Plans for sending humans to visit an asteroid are heating up, with at least one company already scoping out the technological essentials for a deep space expedition within a decade, given the go-ahead.
The asteroid space trek is seen as both scientifically valuable and as a dress rehearsal for a Mars mission, NASA officials have said. It could also hone ideas for planetary defense to guard Earth from a messy head-on clash with a space rock.
Launching a manned asteroid mission by 2025 is NASA’s new goal set by President Barack Obama, who announced the plan in April. The deep space mission would serve as a stepping stone to a crewed mission to Mars in the mid-2030s, he said.
Lockheed Martin, which has been building NASA’s Orion space capsule to replace the agency’s retiring shuttle fleet, has already completed a study on how an asteroid mission might work.

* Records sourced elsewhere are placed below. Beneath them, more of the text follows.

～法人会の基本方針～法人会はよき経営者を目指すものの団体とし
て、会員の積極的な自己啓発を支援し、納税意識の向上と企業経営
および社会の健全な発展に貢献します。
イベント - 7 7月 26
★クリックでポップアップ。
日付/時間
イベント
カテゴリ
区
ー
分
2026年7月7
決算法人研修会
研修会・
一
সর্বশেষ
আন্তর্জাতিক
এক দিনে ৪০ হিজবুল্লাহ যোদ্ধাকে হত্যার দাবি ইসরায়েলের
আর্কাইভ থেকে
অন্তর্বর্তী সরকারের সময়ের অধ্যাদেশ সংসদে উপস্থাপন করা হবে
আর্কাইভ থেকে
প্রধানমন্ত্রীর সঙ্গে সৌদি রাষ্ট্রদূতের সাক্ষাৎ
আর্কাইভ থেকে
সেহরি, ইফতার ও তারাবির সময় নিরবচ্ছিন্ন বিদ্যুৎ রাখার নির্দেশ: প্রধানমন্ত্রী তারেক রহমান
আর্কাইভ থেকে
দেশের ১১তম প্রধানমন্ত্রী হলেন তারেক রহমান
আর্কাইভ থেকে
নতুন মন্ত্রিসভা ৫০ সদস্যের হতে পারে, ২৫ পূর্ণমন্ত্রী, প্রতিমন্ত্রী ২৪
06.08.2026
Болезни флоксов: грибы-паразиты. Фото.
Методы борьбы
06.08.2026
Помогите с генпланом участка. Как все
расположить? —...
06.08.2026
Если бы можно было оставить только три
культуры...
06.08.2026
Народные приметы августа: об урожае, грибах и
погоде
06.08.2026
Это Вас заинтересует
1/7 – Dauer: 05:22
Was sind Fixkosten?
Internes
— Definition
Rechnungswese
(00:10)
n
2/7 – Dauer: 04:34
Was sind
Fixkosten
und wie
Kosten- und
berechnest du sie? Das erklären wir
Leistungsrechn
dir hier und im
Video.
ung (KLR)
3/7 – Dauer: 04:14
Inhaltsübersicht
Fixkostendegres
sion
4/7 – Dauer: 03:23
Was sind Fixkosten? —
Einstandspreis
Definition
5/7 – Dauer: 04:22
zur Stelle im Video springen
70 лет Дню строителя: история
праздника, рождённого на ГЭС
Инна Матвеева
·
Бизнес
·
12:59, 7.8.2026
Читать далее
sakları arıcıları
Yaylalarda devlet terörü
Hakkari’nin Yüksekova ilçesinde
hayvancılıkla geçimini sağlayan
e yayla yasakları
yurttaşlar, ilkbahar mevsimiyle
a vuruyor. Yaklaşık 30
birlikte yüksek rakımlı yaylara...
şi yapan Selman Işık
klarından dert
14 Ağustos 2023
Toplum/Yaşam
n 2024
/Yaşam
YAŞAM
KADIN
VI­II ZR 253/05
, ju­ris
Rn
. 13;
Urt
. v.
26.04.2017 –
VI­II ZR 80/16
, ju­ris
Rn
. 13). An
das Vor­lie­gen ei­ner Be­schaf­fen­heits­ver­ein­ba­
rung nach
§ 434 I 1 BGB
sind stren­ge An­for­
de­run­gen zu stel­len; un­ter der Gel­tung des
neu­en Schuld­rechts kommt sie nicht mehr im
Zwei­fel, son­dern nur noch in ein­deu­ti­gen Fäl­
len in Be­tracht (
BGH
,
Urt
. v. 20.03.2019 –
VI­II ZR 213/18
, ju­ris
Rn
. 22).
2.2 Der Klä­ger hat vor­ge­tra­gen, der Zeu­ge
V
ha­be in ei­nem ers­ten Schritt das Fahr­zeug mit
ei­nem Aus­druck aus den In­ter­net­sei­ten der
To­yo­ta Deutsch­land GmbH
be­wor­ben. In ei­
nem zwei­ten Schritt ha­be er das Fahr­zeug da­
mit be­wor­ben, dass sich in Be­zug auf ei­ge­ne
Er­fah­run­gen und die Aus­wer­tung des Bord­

Determining how best to dispatch a crew to an asteroid is now high on NASA’s to-do list. The agency held a two-day workshop in Washington, D.C., this month to discuss ways to explore NEOs with robots and astronauts.
The workshop’s primary goals were “to increase the collective understanding of NEOs, communicate NASA’s plans for a human mission to a NEO in the 2024-2026 timeframe, and receive community input on mission objectives,” said Douglas Cooke, NASA’s associate administrator for exploration systems.
Determining what technologies and other information will be required before even attempting an asteroid-bound mission with astronauts, or setting planetary defense plans in case of potential impacts, is vital.
NASA plans to retire its three remaining space shuttles next year and rely on Russian, Japanese and European spacecraft to send cargo and crews to the International Space Station until U.S.-built commercial spaceships are available.
Meanwhile, NASA is continuing work on the crew-carrying Orion space capsule originally developed for the agency’s moon-oriented Constellation program, which Obama canceled as part of the new space plan.